I tried to stand, seized, once again, by the impulse to run before I got hurt, but he held me in place in his lap. He was so strong . . . even broken, even crippled, so strong. He pulled me against his chest, all warm skin and hair and muscle. “Please don’t.”

“Don’t what?” he breathed in my ear, biting my lobe again.

“Please don’t break my heart,” I whispered.

“Never,” he said, trailing tiny kisses down my neck, over the scars on my shoulder, the puckered pink flesh that I always kept covered. “I’ll never break your heart. I want to take care of you, for as long as you’ll let me.”

“Okay,” I whispered, thinking,
This isn’t happening. This is some other girl’s fairy tale, someone else’s happy ending.

“Stand up.”

For a moment, I wasn’t sure my legs would work—they were so wobbly, and I was so wet. Dave gave me a gentle push, and I was on my feet.

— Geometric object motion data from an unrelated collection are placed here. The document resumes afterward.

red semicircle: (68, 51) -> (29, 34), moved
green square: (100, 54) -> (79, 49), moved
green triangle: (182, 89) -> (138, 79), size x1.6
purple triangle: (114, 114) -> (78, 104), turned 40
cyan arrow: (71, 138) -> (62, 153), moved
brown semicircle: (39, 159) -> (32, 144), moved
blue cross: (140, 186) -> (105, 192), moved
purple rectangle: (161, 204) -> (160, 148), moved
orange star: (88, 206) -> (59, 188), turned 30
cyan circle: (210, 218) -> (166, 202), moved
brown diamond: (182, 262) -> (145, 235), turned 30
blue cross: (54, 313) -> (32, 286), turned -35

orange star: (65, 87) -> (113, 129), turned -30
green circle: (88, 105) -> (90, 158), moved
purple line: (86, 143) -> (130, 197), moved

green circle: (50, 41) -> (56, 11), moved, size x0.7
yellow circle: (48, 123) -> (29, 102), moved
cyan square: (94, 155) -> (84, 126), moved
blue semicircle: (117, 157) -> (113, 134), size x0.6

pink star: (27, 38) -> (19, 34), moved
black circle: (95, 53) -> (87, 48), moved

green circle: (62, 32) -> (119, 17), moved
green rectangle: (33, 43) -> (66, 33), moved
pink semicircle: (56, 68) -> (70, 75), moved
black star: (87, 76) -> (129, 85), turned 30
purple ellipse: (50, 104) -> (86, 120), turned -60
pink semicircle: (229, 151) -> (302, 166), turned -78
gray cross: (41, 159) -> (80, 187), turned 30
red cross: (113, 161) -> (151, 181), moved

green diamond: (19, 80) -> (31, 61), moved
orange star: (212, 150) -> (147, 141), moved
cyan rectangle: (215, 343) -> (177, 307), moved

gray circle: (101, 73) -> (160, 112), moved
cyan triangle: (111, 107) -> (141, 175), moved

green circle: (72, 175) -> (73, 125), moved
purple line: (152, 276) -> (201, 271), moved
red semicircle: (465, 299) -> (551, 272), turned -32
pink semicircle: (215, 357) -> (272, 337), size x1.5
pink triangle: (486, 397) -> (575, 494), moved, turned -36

He gripped my hips, then reached around, brushing my clitoris with the ball of his thumb. I groaned, pushing against him, thinking,
More, more, oh, God, more
.

“Get in the shower.” On shaky legs, I did as he commanded. “Stand against the glass. I want to look at you.” I pushed myself forward, arching my back, feeling the cool glass on my breasts, the warm water beating down on my skin, my hair, raining down my back. On the other side of the glass, I could see him taking me in, all of me—my breasts, my thighs, my skin, my scars—and I saw nothing on his face except love, adoration, excitement. It was the way Maurice looked at my grandmother, the way my father looked at my mother in the wedding picture that I kept and carried and put on the set, the way Big Dave, for all his teasing, looked at Molly, his wife, and Paul and Claire, my married writing team, looked at each other when they thought no one was looking at them.